Hingga kemudian pemerintah memilih LPG menjadi pilihan pengganti minyak tanah. Alasan terpenting adalah biaya produksi gas LPG lebih murah dibanding minyak
Kementerian ESDM menguraikan, biaya produksi minyak tanah tanpa subsidi, sekitar Rp6.700 per liter. Harga tersebut jika dengan subsidi dari Pemerintah Rp2.500 per liter. Sementara untuk satuan setara minyak tanah, biaya produksi gas LPG tanpa subsidi sebesar Rp4.200 per liter. Sedang gas Elpiji dengan subsidi menjadi Rp2.500 liter. Penelitian lainnya, yang dilakukan oleh Laboratorium Energi Universitas Trisakti, menunjukan, biaya merebus air 5 liter adalah Rp11,6 per menit untuk gas LPG dan Rp13,8 per menit untuk minyak tanah.Sementara itu, target kepala keluarga yang menerima subsidi konversi minyak tanah ke gas sekitar 40 juta kepala keluarga miskin yang tersebar di seluruh Indonesia. Untuk keperluan ini, dibutuhkan sebanyak 40 juta kompor gas beserta aksesorisnya, serta 100 juta tabung gas LPG 3 Kg.
Sejak mulai dilaksanakan tahun 2007 hingga menjelang akhir 2010, telah dibagikan paket perdana sebanyak 44.675.000 ke seluruh wilayah Indonesia atau lebih dari 100 persen dari target. Sebanyak 3.793.000 Metrik Ton (MT) gas LPG telah dikonsumsi masyarakat sasaran. Sedang minyak tanah yang ditarik mencapai 11.317.000 kilo liter. Dari konversi ini, negara menghemat Rp19,34 triliun. Program konversi minyak tanah ke gas juga membawa dampak bergulir dalam kegiatan ekonomi masyarakat. Pengadaan lebih dari 44 juta kompor gas telah mendorong bangkitnya industri kompor gas dalam negeri.
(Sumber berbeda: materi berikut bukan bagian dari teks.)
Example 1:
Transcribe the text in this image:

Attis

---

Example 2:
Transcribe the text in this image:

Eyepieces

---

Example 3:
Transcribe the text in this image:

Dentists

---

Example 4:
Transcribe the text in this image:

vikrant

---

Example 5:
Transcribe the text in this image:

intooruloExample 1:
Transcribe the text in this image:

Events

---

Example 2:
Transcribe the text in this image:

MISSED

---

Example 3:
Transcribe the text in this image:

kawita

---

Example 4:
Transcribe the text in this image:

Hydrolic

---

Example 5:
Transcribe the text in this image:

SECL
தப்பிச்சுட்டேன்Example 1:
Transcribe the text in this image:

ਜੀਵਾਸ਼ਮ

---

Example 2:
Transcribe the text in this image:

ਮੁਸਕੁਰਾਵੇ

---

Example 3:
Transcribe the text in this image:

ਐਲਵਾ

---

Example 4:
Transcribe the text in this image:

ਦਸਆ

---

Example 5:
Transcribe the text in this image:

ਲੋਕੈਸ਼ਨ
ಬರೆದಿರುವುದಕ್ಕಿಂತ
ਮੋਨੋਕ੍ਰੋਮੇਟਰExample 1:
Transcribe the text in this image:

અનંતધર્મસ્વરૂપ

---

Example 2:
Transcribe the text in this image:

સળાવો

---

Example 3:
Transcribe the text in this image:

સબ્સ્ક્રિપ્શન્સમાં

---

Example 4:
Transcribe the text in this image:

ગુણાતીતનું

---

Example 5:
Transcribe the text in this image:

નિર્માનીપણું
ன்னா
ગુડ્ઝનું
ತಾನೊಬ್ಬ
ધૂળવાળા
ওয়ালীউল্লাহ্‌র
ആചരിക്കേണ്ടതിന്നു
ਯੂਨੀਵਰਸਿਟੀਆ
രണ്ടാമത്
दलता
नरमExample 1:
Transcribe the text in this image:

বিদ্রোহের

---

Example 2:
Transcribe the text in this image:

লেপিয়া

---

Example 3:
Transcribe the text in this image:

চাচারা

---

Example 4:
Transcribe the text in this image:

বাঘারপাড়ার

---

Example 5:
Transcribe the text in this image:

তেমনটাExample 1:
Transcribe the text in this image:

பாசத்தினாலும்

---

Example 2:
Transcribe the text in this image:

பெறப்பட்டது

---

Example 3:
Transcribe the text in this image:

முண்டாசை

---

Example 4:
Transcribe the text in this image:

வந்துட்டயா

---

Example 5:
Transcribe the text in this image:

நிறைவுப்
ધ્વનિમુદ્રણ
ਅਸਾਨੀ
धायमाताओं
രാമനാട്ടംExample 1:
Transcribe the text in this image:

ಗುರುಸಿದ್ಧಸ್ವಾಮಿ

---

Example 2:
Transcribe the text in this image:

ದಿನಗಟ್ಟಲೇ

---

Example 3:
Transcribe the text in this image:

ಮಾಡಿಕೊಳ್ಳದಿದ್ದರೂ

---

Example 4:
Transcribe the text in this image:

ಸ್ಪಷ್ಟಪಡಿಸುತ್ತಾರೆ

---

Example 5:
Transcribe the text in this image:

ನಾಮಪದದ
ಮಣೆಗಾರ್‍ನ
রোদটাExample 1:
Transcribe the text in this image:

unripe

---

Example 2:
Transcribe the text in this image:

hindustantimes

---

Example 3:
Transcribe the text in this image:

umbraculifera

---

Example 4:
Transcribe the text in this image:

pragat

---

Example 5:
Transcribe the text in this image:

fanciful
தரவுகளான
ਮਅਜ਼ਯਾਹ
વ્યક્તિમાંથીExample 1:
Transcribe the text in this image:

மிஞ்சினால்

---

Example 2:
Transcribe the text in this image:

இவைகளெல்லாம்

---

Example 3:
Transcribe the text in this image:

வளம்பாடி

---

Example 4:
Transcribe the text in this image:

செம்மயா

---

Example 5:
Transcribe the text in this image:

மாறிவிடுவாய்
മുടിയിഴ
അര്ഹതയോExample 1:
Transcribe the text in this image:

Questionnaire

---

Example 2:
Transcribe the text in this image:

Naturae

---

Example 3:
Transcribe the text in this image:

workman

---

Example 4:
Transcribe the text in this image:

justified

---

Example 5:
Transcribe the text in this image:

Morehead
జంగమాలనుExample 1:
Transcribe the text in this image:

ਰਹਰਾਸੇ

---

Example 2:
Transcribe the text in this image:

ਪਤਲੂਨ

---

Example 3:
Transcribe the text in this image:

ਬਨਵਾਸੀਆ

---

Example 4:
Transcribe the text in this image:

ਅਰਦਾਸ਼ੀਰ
Saat itu, tercatat 34 pabrik kompor gas sudah beroperasi dengan kapasitas mencapai sekitar 55 juta unit setiap tahun. Pabrikan aksesoris juga berkembang seiring dengan kebutuhan pengoperasian kompor gas oleh konsumen. Tercatat, 21 pabrik katup tabung (valve), selang dan regulator dengan berbagai merek di berbagai wilayah di Indonesia, telah beroperasi . Produksi katup tabung mencapai sekitar 25 juta setiap tahun, regulator mencapai sekitar 45 juta setiap tahun dan selang karet mencapai sekitar 80 juta per tahun. Kebutuhan sekitar 100 juta tabung gas LPG ukuran 3 kg juga telah mendorong bekembangnya pabrikan di dalam negeri. Setidaknya, dari program tersebut sudah beroperasi sekitar 73 pabrik tabung gas dengan kapasitas mencapai sekitar 75 juta per tahun.